On the side, we served a perfectly formed quenelle of light, airy whipped cream, adding a refreshing contrast to the richness of the chocolate. Accompanying this was a delightful sauce noisette, which is essentially a classic crème anglaise (a custard sauce) skillfully blended with hazelnut paste. The nutty, slightly roasted flavor of the hazelnut in the sauce noisette provided an exquisite complement to the deep cocoa notes of the tart, creating a harmonious and utterly indulgent dessert experience. YUM! It was the perfect ending to a meticulously crafted meal, leaving a lasting impression of sophisticated flavors and expert execution.
Reflections on a Successful Service and Future Challenges
Overall, Tuesday’s lunch service felt significantly smoother and more controlled compared to the previous Thursday’s. This improvement was largely attributable to the menu itself, which, in comparison, was much easier to manage and execute within the allotted time frame. The dishes, while technically demanding, offered a better flow and rhythm in the kitchen, allowing our team to work with greater efficiency and less stress. This sense of accomplishment was a wonderful way to mentally prepare for the intense demands of the Restaurant Challenge Days that immediately followed, which, as expected, proved to be a whole different ballgame of pressure and precision.
And there is certainly more excitement and learning to come!

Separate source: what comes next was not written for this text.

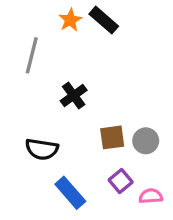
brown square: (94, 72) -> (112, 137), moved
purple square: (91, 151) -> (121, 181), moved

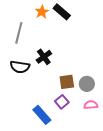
black semicircle: (42, 149) -> (20, 67), moved
purple square: (121, 181) -> (62, 102), moved
pink semicircle: (151, 196) -> (91, 105), moved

Tomorrow marks my fourth Market Basket Challenge! This is an exhilarating and often nerve-wracking event where we collaborate with the Phase II pastry students. Together, we are tasked with conceptualizing and executing a complete menu: a canapé, a first course, a main course, a dessert, and a mignardise. The challenge lies in our assigned “mystery ingredients,” which for this round are: duck, goat cheese, and kumquat. The goal is to creatively integrate these distinct flavors across all five courses, demonstrating versatility and innovative thinking. We’ll be brainstorming ways to balance the richness of duck, the tang of goat cheese, and the unique citrusy-sweet notes of kumquat in both savory and sweet applications. The pressure is immense, but so is the opportunity for growth and creativity. I am really hoping it goes well and that our team can deliver a truly memorable and cohesive dining experience!